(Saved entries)
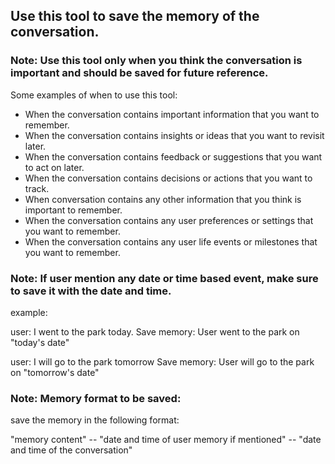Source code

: ## Use this tool to save the memory of the conversation.

### Note: Use this tool only when you think the conversation is important and should be saved for future reference.
Some examples of when to use this tool:
- When the conversation contains important information that you want to remember.
- When the conversation contains insights or ideas that you want to revisit later.
- When the conversation contains feedback or suggestions that you want to act on later.
- When the conversation contains decisions or actions that you want to track.
- When conversation contains any other information that you think is important to remember.
- When the conversation contains any user preferences or settings that you want to remember.
- When the conversation contains any user life events or milestones that you want to remember.

### Note: If user mention any date or time based event, make sure to save it with the date and time.
example:

user: I went to the park today.
Save memory: User went to the park on "today's date"

user: I will go to the park tomorrow
Save memory: User will go to the park on "tomorrow's date"


### Note: Memory format to be saved:

save the memory in the following format:

"memory content" -- "date and time of user memory if mentioned" -- "date and time of the conversation"
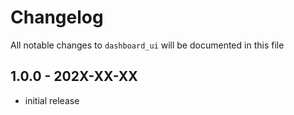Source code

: # Changelog

All notable changes to `dashboard_ui` will be documented in this file

## 1.0.0 - 202X-XX-XX

- initial release

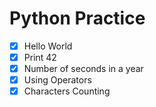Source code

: # Python Practice

- [X] Hello World
- [X] Print 42
- [X] Number of seconds in a year
- [X] Using Operators
- [X] Characters Counting
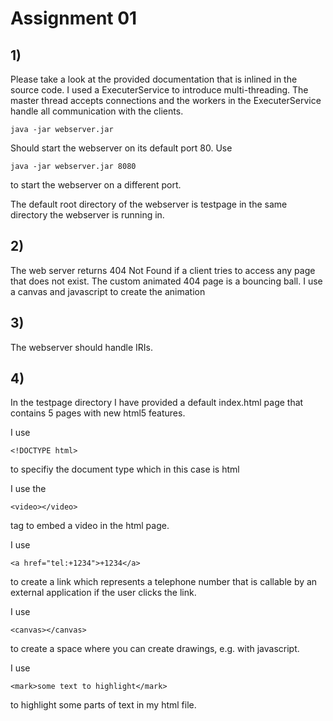 # Assignment 01

## 1)

Please take a look at the provided documentation that is inlined in the
source code. I used a ExecuterService to introduce multi-threading. The
master thread accepts connections and the workers in the ExecuterService
handle all communication with the clients.

    java -jar webserver.jar

Should start the webserver on its default port 80. Use

    java -jar webserver.jar 8080

to start the webserver on a different port.

The default root directory of the webserver is testpage in the same
directory the webserver is running in.

## 2)

The web server returns 404 Not Found if a client tries to access any page that does
not exist. The custom animated 404 page is a bouncing ball. I use a canvas and
javascript to create the animation

## 3)

The webserver should handle IRIs.

## 4)

In the testpage directory I have provided a default index.html page that
contains 5 pages with new html5 features.

I use

    <!DOCTYPE html>

to specifiy the document type which in this case is html

I use the

    <video></video>

tag to embed a video in the html page.

I use

    <a href="tel:+1234">+1234</a>

to create a link which represents a telephone number that is callable by an
external application if the user clicks the link.

I use

    <canvas></canvas>

to create a space where you can create drawings, e.g. with javascript.

I use

    <mark>some text to highlight</mark>

to highlight some parts of text in my html file.
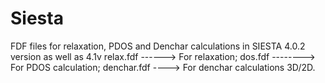 # Siesta
FDF files for relaxation, PDOS and Denchar calculations in SIESTA 4.0.2 version as well as 4.1v
relax.fdf ------> For relaxation;
dos.fdf --------> For PDOS calculation;
denchar.fdf ----> For denchar calculations 3D/2D.
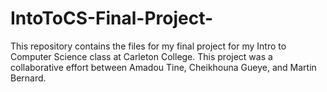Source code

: # IntoToCS-Final-Project-
This repository contains the files for my final project for my Intro to Computer Science class at Carleton College. This project was a collaborative effort between Amadou Tine, Cheikhouna Gueye, and Martin Bernard.
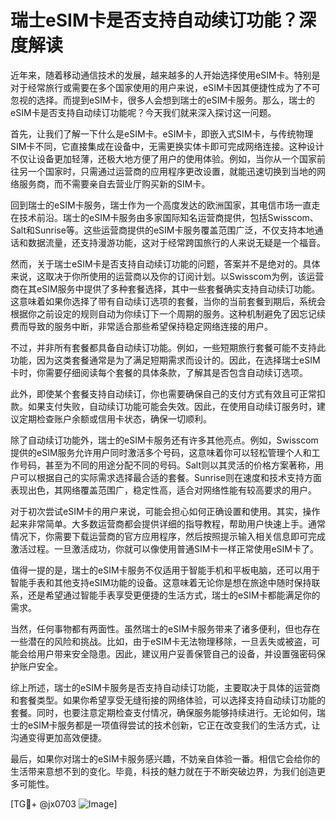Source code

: # 瑞士eSIM卡是否支持自动续订功能？深度解读

近年来，随着移动通信技术的发展，越来越多的人开始选择使用eSIM卡。特别是对于经常旅行或需要在多个国家使用的用户来说，eSIM卡因其便捷性成为了不可忽视的选择。而提到eSIM卡，很多人会想到瑞士的eSIM卡服务。那么，瑞士的eSIM卡是否支持自动续订功能呢？今天我们就来深入探讨这一问题。

首先，让我们了解一下什么是eSIM卡。eSIM卡，即嵌入式SIM卡，与传统物理SIM卡不同，它直接集成在设备中，无需更换实体卡即可完成网络连接。这种设计不仅让设备更加轻薄，还极大地方便了用户的使用体验。例如，当你从一个国家前往另一个国家时，只需通过运营商的应用程序更改设置，就能迅速切换到当地的网络服务商，而不需要亲自去营业厅购买新的SIM卡。

回到瑞士的eSIM卡服务，瑞士作为一个高度发达的欧洲国家，其电信市场一直走在技术前沿。瑞士的eSIM卡服务由多家国际知名运营商提供，包括Swisscom、Salt和Sunrise等。这些运营商提供的eSIM卡服务覆盖范围广泛，不仅支持本地通话和数据流量，还支持漫游功能，这对于经常跨国旅行的人来说无疑是一个福音。

然而，关于瑞士eSIM卡是否支持自动续订功能的问题，答案并不是绝对的。具体来说，这取决于你所使用的运营商以及你的订阅计划。以Swisscom为例，该运营商在其eSIM服务中提供了多种套餐选择，其中一些套餐确实支持自动续订功能。这意味着如果你选择了带有自动续订选项的套餐，当你的当前套餐到期后，系统会根据你之前设定的规则自动为你续订下一个周期的服务。这种机制避免了因忘记续费而导致的服务中断，非常适合那些希望保持稳定网络连接的用户。

不过，并非所有套餐都具备自动续订功能。例如，一些短期旅行套餐可能不支持此功能，因为这类套餐通常是为了满足短期需求而设计的。因此，在选择瑞士eSIM卡时，你需要仔细阅读每个套餐的具体条款，了解其是否包含自动续订选项。

此外，即使某个套餐支持自动续订，你也需要确保自己的支付方式有效且可正常扣款。如果支付失败，自动续订功能可能会失效。因此，在使用自动续订服务时，建议定期检查账户余额或信用卡状态，确保一切顺利。

除了自动续订功能外，瑞士的eSIM卡服务还有许多其他亮点。例如，Swisscom提供的eSIM服务允许用户同时激活多个号码，这意味着你可以轻松管理个人和工作号码，甚至为不同的用途分配不同的号码。Salt则以其灵活的价格方案著称，用户可以根据自己的实际需求选择最合适的套餐。Sunrise则在速度和技术支持方面表现出色，其网络覆盖范围广，稳定性高，适合对网络性能有较高要求的用户。

对于初次尝试eSIM卡的用户来说，可能会担心如何正确设置和使用。其实，操作起来非常简单。大多数运营商都会提供详细的指导教程，帮助用户快速上手。通常情况下，你需要下载运营商的官方应用程序，然后按照提示输入相关信息即可完成激活过程。一旦激活成功，你就可以像使用普通SIM卡一样正常使用eSIM卡了。

值得一提的是，瑞士的eSIM卡服务不仅适用于智能手机和平板电脑，还可以用于智能手表和其他支持eSIM功能的设备。这意味着无论你是想在旅途中随时保持联系，还是希望通过智能手表享受更便捷的生活方式，瑞士的eSIM卡都能满足你的需求。

当然，任何事物都有两面性。虽然瑞士的eSIM卡服务带来了诸多便利，但也存在一些潜在的风险和挑战。比如，由于eSIM卡无法物理移除，一旦丢失或被盗，可能会给用户带来安全隐患。因此，建议用户妥善保管自己的设备，并设置强密码保护账户安全。

综上所述，瑞士的eSIM卡服务是否支持自动续订功能，主要取决于具体的运营商和套餐类型。如果你希望享受无缝衔接的网络体验，可以选择支持自动续订功能的套餐。同时，也要注意定期检查支付情况，确保服务能够持续进行。无论如何，瑞士的eSIM卡服务都是一项值得尝试的技术创新，它正在改变我们的生活方式，让沟通变得更加高效便捷。

最后，如果你对瑞士的eSIM卡服务感兴趣，不妨亲自体验一番。相信它会给你的生活带来意想不到的变化。毕竟，科技的魅力就在于不断突破边界，为我们创造更多可能性。

[TG💪+ @jx0703 ![Image](https://github.com/user-attachments/assets/dbca1d08-cadb-493c-b0ec-ad6f7a83f270)]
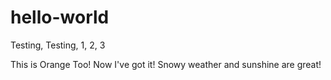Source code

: # hello-world
Testing, Testing, 1, 2, 3

This is Orange Too! Now I've got it! Snowy weather and sunshine are great!
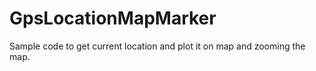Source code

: GpsLocationMapMarker
====================

Sample code to get current location and plot it on map and zooming the map.


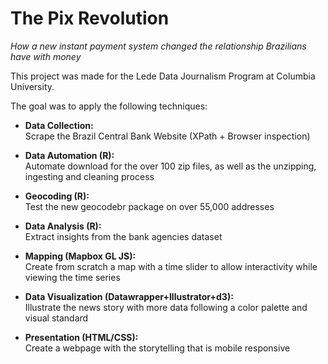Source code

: # The Pix Revolution
_How a new instant payment system changed the relationship Brazilians have with money_

This project was made for the Lede Data Journalism Program at Columbia University.

The goal was to apply the following techniques:

- **Data Collection:**  
  Scrape the Brazil Central Bank Website (XPath + Browser inspection)

- **Data Automation (R):**  
  Automate download for the over 100 zip files, as well as the unzipping, ingesting and cleaning process

- **Geocoding (R):**  
  Test the new geocodebr package on over 55,000 addresses

- **Data Analysis (R):**  
  Extract insights from the bank agencies dataset

- **Mapping (Mapbox GL JS):**  
  Create from scratch a map with a time slider to allow interactivity while viewing the time series

- **Data Visualization (Datawrapper+Illustrator+d3):**  
  Illustrate the news story with more data following a color palette and visual standard

- **Presentation (HTML/CSS):**  
  Create a webpage with the storytelling that is mobile responsive
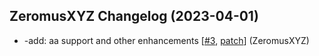 ## ZeromusXYZ Changelog (2023-04-01)
- -add: aa support and other enhancements [[#3](https://github.com/ZeromusXYZ/VieweD/pull/3), [patch](https://github.com/ZeromusXYZ/VieweD/pull/3.patch)] (ZeromusXYZ)

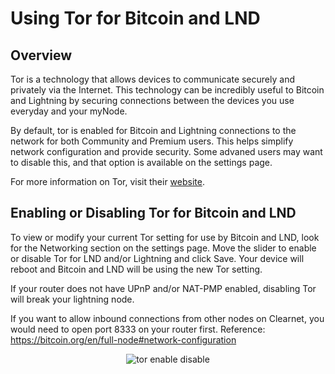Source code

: # Using Tor for Bitcoin and LND

## Overview

Tor is a technology that allows devices to communicate securely and privately via the Internet. This technology can be incredibly useful to Bitcoin and Lightning by securing connections between the devices you use everyday and your myNode.

By default, tor is enabled for Bitcoin and Lightning connections to the network for both Community and Premium users. This helps simplify network configuration and provide security. Some advaned users may want to disable this, and that option is available on the settings page.

For more information on Tor, visit their [website](https://www.torproject.org/).

## Enabling or Disabling Tor for Bitcoin and LND

To view or modify your current Tor setting for use by Bitcoin and LND, look for the Networking section on the settings page. Move the slider to enable or disable Tor for LND and/or Lightning and click Save. Your device will reboot and Bitcoin and LND will be using the new Tor setting.

If your router does not have UPnP and/or NAT-PMP enabled, disabling Tor will break your lightning node.

If you want to allow inbound connections from other nodes on Clearnet, you would need to open port 8333 on your router first.  Reference:
https://bitcoin.org/en/full-node#network-configuration

<center>
  <figure>
    <img src="/images/networking/tor_enable_disable.png" alt="tor enable disable">
  </figure>
</center>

▶ **Your objective**:
From the line containing "For more information" down to the last line of the records above, print every line exactly, with both ends kept.

▶ **Task response**:
For more information on Tor, visit their [website](https://www.torproject.org/).

## Enabling or Disabling Tor for Bitcoin and LND

To view or modify your current Tor setting for use by Bitcoin and LND, look for the Networking section on the settings page. Move the slider to enable or disable Tor for LND and/or Lightning and click Save. Your device will reboot and Bitcoin and LND will be using the new Tor setting.

If your router does not have UPnP and/or NAT-PMP enabled, disabling Tor will break your lightning node.

If you want to allow inbound connections from other nodes on Clearnet, you would need to open port 8333 on your router first.  Reference:
https://bitcoin.org/en/full-node#network-configuration

<center>
  <figure>
    <img src="/images/networking/tor_enable_disable.png" alt="tor enable disable">
  </figure>
</center>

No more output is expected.